Good to be home
There’s something about a member of the National Guard. Part volunteer firefighter, part highspeed/low-drag infantryman, part public beach lifeguard, part soup line worker.
All that stuff that you read on recruiting pamphlets errs by omission: This isn’t a one-weekend-a-month and two-weeks-in-the-summer gig. First, you have to go off to learn how to be a soldier (basic training first, then off to school to learn your military job), and that can take months to complete. Maybe longer. Then to be promoted, a soldier may be sent off again, weeks away from family, at more schooling centers.
After you’ve learned how to move, shoot and communicate, you end up wading through waist-high water to rescue folks after a flood. Or passing out water bottles after a tornado. Or flying to the Gulf Coast with food supplies after a hurricane.
Sometimes you’re deployed. And all those dentists and lawyers and school teachers and mechanics once again are pulled from families and sent to helland-gone.
They volunteer for this.
More than 160 members of the Arkansas National Guard came home from Germany over the weekend. And this wasn’t a 10-day ReForGer mission from the 1980s. These men and women were gone for about eight months, leading a group to train Ukrainian soldiers to defend their homeland.

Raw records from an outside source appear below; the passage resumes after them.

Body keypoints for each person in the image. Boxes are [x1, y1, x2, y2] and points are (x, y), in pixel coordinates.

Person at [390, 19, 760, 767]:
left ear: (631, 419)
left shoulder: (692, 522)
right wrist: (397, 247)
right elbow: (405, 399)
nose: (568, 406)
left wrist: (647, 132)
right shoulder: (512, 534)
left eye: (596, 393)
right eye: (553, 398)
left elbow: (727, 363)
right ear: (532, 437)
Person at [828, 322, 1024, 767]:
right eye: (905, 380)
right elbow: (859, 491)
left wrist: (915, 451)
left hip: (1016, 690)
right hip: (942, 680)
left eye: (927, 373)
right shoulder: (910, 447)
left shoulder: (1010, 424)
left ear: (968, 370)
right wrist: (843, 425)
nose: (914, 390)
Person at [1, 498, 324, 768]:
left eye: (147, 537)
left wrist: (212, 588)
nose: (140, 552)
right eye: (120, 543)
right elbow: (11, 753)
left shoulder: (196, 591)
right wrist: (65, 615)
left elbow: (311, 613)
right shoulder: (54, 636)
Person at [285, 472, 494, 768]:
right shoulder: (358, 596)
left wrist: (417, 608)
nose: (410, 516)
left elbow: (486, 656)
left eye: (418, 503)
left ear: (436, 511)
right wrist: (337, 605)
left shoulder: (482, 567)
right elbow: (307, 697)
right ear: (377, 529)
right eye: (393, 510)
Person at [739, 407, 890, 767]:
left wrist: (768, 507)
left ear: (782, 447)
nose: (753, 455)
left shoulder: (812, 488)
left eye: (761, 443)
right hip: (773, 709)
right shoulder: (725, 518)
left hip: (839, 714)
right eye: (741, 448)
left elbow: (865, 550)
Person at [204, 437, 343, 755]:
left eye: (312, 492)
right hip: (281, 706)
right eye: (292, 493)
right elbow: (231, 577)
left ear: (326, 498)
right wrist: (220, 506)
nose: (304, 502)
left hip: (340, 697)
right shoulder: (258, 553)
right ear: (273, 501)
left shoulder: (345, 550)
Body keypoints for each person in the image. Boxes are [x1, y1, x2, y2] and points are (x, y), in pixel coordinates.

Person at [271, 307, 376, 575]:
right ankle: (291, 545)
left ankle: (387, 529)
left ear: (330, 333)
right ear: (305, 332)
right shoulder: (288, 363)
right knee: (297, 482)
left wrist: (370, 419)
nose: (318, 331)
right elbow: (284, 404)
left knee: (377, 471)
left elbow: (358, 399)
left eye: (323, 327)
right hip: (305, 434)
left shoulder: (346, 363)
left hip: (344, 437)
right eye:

They were stationed in Grafenwoehr, Germany, and helped train more than 7,000 Ukrainian soldiers.
From handing out water bottles to training 7,000 Ukrainian soldiers. In this day of over-specialization, the members of the American National Guard have to multitask. And adapt on the fly.
As Congress debates on whether to continue to fund Ukraine’s fight against a much bigger foe, we’d remind members that there is more than dollars at stake. A lot of man hours—American man hours—has been put into the Ukrainian defense of its own borders. It would be a shame for all that to go to waste because the two political parties were launching their own (figurative) sorties at each other.